Task prompt: Without including any picture, return the complete set of records exactly.

Saved data entries:
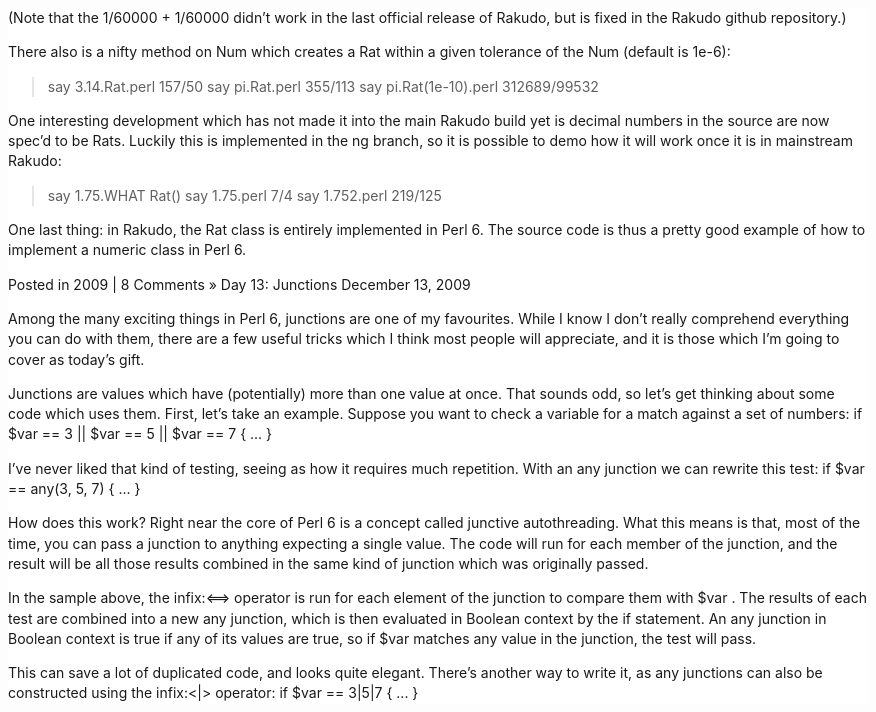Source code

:
(Note that the  1/60000 + 1/60000  didn’t work in the last official release of Rakudo, but is fixed in the Rakudo github repository.)

There also is a nifty method on Num which creates a Rat within a given tolerance of the Num (default is 1e-6):

 > say 3.14.Rat.perl
 157/50
 > say pi.Rat.perl
 355/113
 > say pi.Rat(1e-10).perl
 312689/99532


One interesting development which has not made it into the main Rakudo build yet is decimal numbers in the source are now spec’d to be Rats. Luckily this is implemented in the ng branch, so it is possible to demo how it will work once it is in mainstream Rakudo:

 > say 1.75.WHAT
 Rat()
 > say 1.75.perl
 7/4
 > say 1.752.perl
 219/125


One last thing: in Rakudo, the Rat class is entirely implemented in Perl 6. The  source code  is thus a pretty good example of how to implement a numeric class in Perl 6.


Posted in  2009  |  8 Comments »
Day 13: Junctions December 13, 2009


Among the many exciting things in Perl 6, junctions are one of my favourites. While I know I don’t really comprehend everything you can do with them, there are a few useful tricks which I think most people will appreciate, and it is those which I’m going to cover as today’s gift.

Junctions are values which have (potentially) more than one value at once. That sounds odd, so let’s get thinking about some code which uses them. First, let’s take an example. Suppose you want to check a variable for a match against a set of numbers:
if $var == 3 || $var == 5 || $var == 7 { ... }

I’ve never liked that kind of testing, seeing as how it requires much repetition. With an  any  junction we can rewrite this test:
if $var == any(3, 5, 7) { ... }

How does this work? Right near the core of Perl 6 is a concept called junctive autothreading. What this means is that, most of the time, you can pass a junction to anything expecting a single value. The code will run for each member of the junction, and the result will be all those results combined in the same kind of junction which was originally passed.

In the sample above, the  infix:<==>  operator is run for each element of the junction to compare them with  $var . The results of each test are combined into a new  any  junction, which is then evaluated in Boolean context by the  if  statement. An  any  junction in Boolean context is true if any of its values are true, so if  $var  matches any value in the junction, the test will pass.

This can save a lot of duplicated code, and looks quite elegant. There’s another way to write it, as  any  junctions can also be constructed using the  infix:<|>  operator:
if $var == 3|5|7 { ... }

Solution:
Source code

:
(Note that the  1/60000 + 1/60000  didn’t work in the last official release of Rakudo, but is fixed in the Rakudo github repository.)

There also is a nifty method on Num which creates a Rat within a given tolerance of the Num (default is 1e-6):

 > say 3.14.Rat.perl
 157/50
 > say pi.Rat.perl
 355/113
 > say pi.Rat(1e-10).perl
 312689/99532


One interesting development which has not made it into the main Rakudo build yet is decimal numbers in the source are now spec’d to be Rats. Luckily this is implemented in the ng branch, so it is possible to demo how it will work once it is in mainstream Rakudo:

 > say 1.75.WHAT
 Rat()
 > say 1.75.perl
 7/4
 > say 1.752.perl
 219/125


One last thing: in Rakudo, the Rat class is entirely implemented in Perl 6. The  source code  is thus a pretty good example of how to implement a numeric class in Perl 6.


Posted in  2009  |  8 Comments »
Day 13: Junctions December 13, 2009


Among the many exciting things in Perl 6, junctions are one of my favourites. While I know I don’t really comprehend everything you can do with them, there are a few useful tricks which I think most people will appreciate, and it is those which I’m going to cover as today’s gift.

Junctions are values which have (potentially) more than one value at once. That sounds odd, so let’s get thinking about some code which uses them. First, let’s take an example. Suppose you want to check a variable for a match against a set of numbers:
if $var == 3 || $var == 5 || $var == 7 { ... }

I’ve never liked that kind of testing, seeing as how it requires much repetition. With an  any  junction we can rewrite this test:
if $var == any(3, 5, 7) { ... }

How does this work? Right near the core of Perl 6 is a concept called junctive autothreading. What this means is that, most of the time, you can pass a junction to anything expecting a single value. The code will run for each member of the junction, and the result will be all those results combined in the same kind of junction which was originally passed.

In the sample above, the  infix:<==>  operator is run for each element of the junction to compare them with  $var . The results of each test are combined into a new  any  junction, which is then evaluated in Boolean context by the  if  statement. An  any  junction in Boolean context is true if any of its values are true, so if  $var  matches any value in the junction, the test will pass.

This can save a lot of duplicated code, and looks quite elegant. There’s another way to write it, as  any  junctions can also be constructed using the  infix:<|>  operator:
if $var == 3|5|7 { ... }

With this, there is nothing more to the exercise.